From: Atharva Raykar <raykar.ath@gmail.com>
To: git@vger.kernel.org
Cc: christian.couder@gmail.com, shouryashukla.oo@gmail.com,
periperidip@gmail.com
Subject: [GSoC][Draft Proposal] Finish converting git submodule to builtin
Date: Sat, 3 Apr 2021 19:38:43 +0530 [thread overview]
Message-ID: <E6E88000-9C18-4035-9A14-8B406617351A@gmail.com> (raw)
Hi all,
Below is my draft of my GSoC proposal. I have noticed that Chinmoy has already
submitted a proposal for the same idea before me, so would that be considered
"taken"? (I don't think I can submit another proposal for the other idea either,
because someone has already sent one for that as well)

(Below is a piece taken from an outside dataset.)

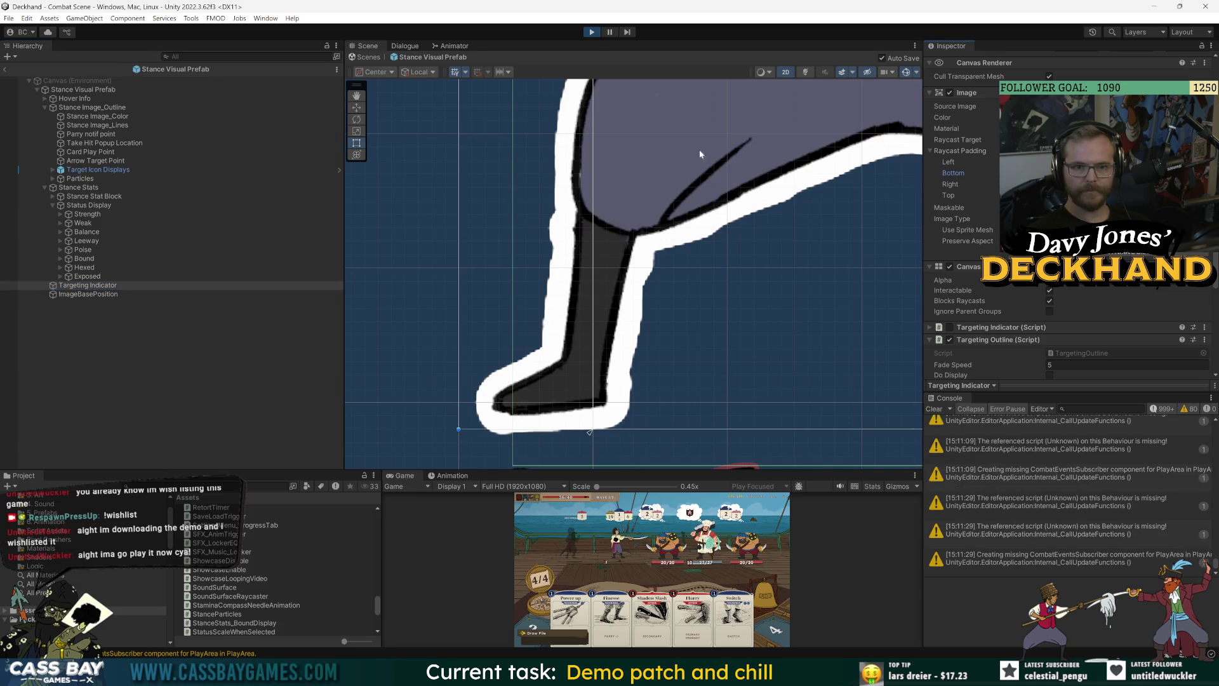
pyautogui.click(593, 33)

Since I have already put my effort into this for a while, I thought I might as
well send it, but I'll accept whatever the mentors say about the eligibility of
this proposal.
Here is a prettier markdown version:
https://gist.github.com/tfidfwastaken/0c6ca9ef2a452f110a416351541e0f19
--8<-----8<-----8<-----8<-----8<-----8<-----8<-----8<-----8<-----8<-----8<--
___________________
GSOC GIT PROPOSAL
Atharva Raykar
___________________
Table of Contents
_________________
1. Personal Details
2. Background
3. Me and Git
.. 1. Current knowledge of git
4. The Project: Finish converting `git submodule' to builtin
5. Prior work
6. General implementation strategy
7. Timeline (using the format dd/mm)
8. Beyond GSoC
9. Blogging
10. Final Remarks: A little more about me
1 Personal Details
==================
Name : Atharva Raykar
Major : Computer Science and Engineering
Email : raykar.ath@gmail.com
IRC nick : atharvaraykar on #git and #git-devel
Address : RB 103, Purva Riviera, Marathahalli, Bangalore
Postal Code : 560037
Time Zone : IST (UTC+5:30)
GitHub : http://github.com/tfidfwastaken
2 Background
============
I am Atharva Raykar, currently in my third year of studying Computer
Science and Engineering at PES University, Bangalore. I have always
enjoyed programming since a young age, but my deep appreciation for
good program design and creating the right abstractions came during my
exploration of the various rabbitholes of knowledge originating from
communities around the internet. I have personally enjoyed learning
about Functional Programming, Database Architecture and Operating
Systems, and my interests keep expanding as I explore more in this
field.
I owe my appreciation of this rich field to these communities, and I
always wanted to give back. With that goal, I restarted the [PES Open
Source] community in our campus, with the goal of creating spaces
where members could share knowledge, much in the same spirit as the
communities that kickstarted my journey in Computer Science. I learnt
a lot about collaborating in the open, maintainership, and reviewing
code. While I have made many small contributions to projects in the
past, I am hoping GSoC will help me make the leap to a larger and more
substantial contribution to one of my favourite projects that made it
all possible in my journey with Open Source.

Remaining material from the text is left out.